Although the guide is primarily for disabled Asian Americans, Pandey said that there is something in there for everyone. She points out that having both resources and research compiled in one location also forces non-disabled Asian Americans to tackle problems within the community.
For example, Pandey notes that often people don’t associate being disabled with being Asian American because of the model minority myth. Tsang said they experienced the impact of the model minority myth as a disabled person in high school when people dismissed their needs due to their Asian identity.
“The truth is that for people who are Asian American and [disabled], we have different identities, we need different support needs. The assumptions often are not presented realistically to what we need. And that stems from the lack of awareness of being Asian American and disabled because there’s pushback due to stigma from family, as well as the cultural norms from what appears in popular media,” Tsang said.
While reading an article within the academic research section of the guide titled “Asian Pacific Americans with Disabilities: Our Stories, Our Lives,” Pandey said she began to reflect on her experiences and how the model minority myth makes it difficult for disabled Asian Americans to access disability services.
Pandey recalls having connected with a student who was failing her course because her professor refused to provide her with captions and transcripts.
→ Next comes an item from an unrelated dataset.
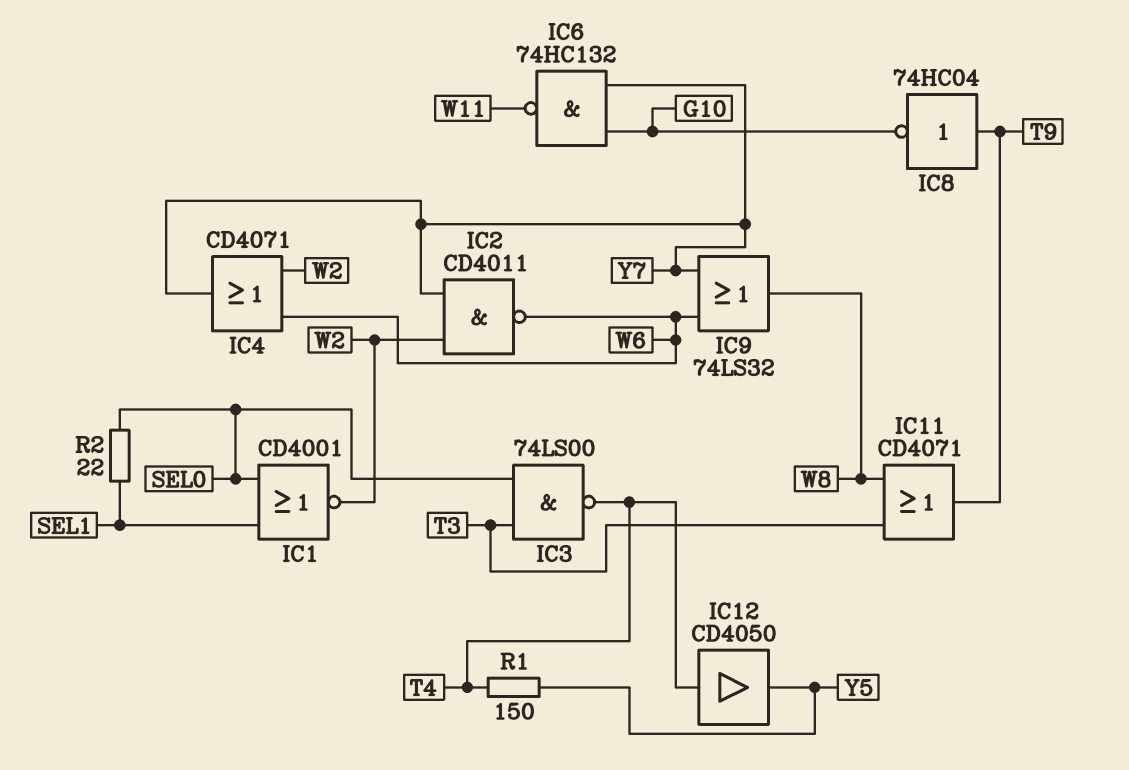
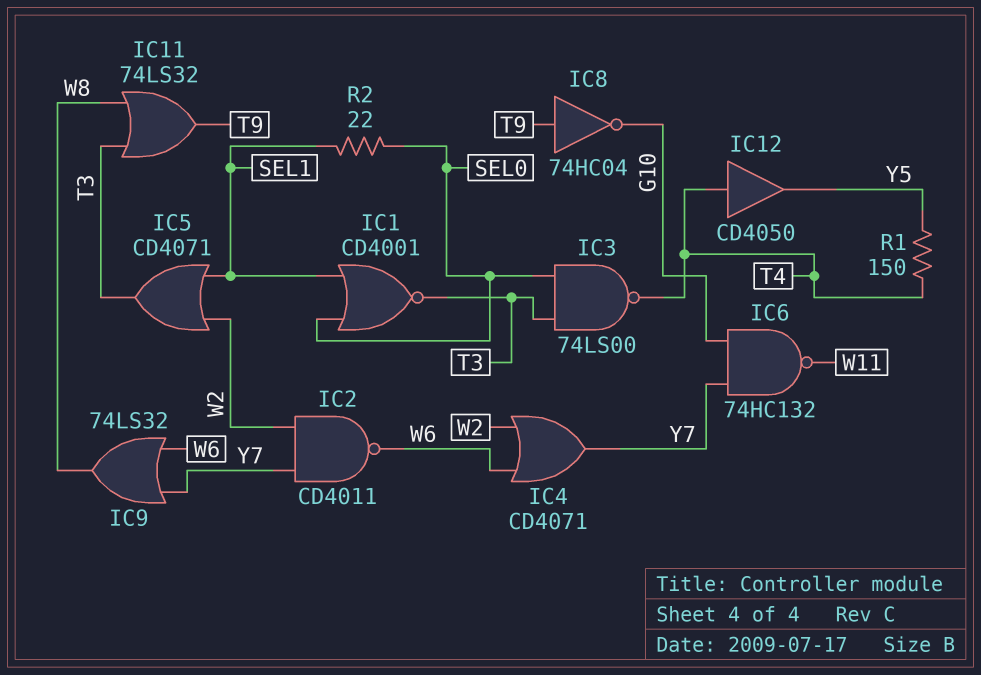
IC1: NOR CD4001 (in SEL0, in SEL1, out W2) -> NOR CD4001 (in SEL0, in SEL1, out T3)
IC5: none -> OR CD4071 (in SEL1, in W2, out T3)
IC11: OR CD4071 (in T3, in W8, out T9) -> OR 74LS32 (in T3, in W8, out T9)

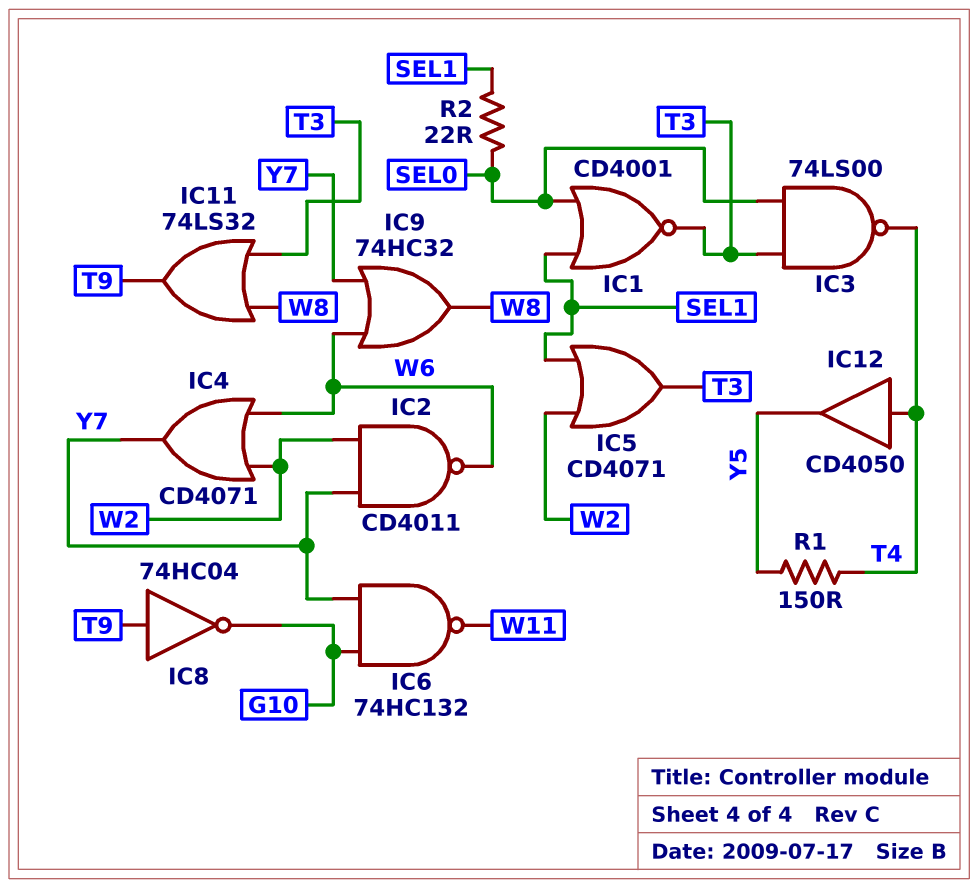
IC9: OR 74LS32 (in W6, in Y7, out W8) -> OR 74HC32 (in W6, in Y7, out W8)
Pandey sent her the resource guide, as she believes that the guide can show people that such accommodations aren’t an unfair boundary, but rather a way of ensuring equity.
“I think that this guide [can] help her go to those professors and say ‘This is some evidence of what I need, why I need it, and why it’s important.’ She’s going to reach out to a few of the communities [in the guide] because you need to have people stand with you, you need to have outside advice when you’re in those kinds of situations. Otherwise, you can feel so ostracized,” said Pandey.
Lee said that finding community, such as Crohn’s and IBD circles, helped her accept her disability. Although she appreciated meeting the community and talking about her disability, she started feeling alone in her experiences because she was often the only Asian American in those spaces. She couldn’t talk with the familial pressures she experienced, and she internalized the idea that she had to speak about her identities separately to be accepted and validated by the larger community.
“A part of what this resource guide aims to do is to show that it is not only okay and accepted to embrace multiple identities, but that it’s actually more powerful to see how these identities engage with one another. [It] aims to show that these aren’t two separate conversations, but actually, when you put them together, you realize that they actually inform one another,” said Lee.
Lee said that over the past few months, various advocates, schools, and communities have said that AADI’s work has made them feel more comfortable in their identities. She said that it’s important for disabled people of color to take up space because there may be people out there who aren’t ready to talk about their disabilities and speak up on their own.
“Maybe by reading our resource guide, they will feel even marginally empowered, or feel seen in their multiple identities and know that they are not alone in their journey. The real success and joy for me in having a disabled Asian American community has been finding solidarity within other people. And to know that we are not alone in our struggle and that every day we’re taking one step forward in the fight for disability justice, but also justice for Asian Americans,” said Lee.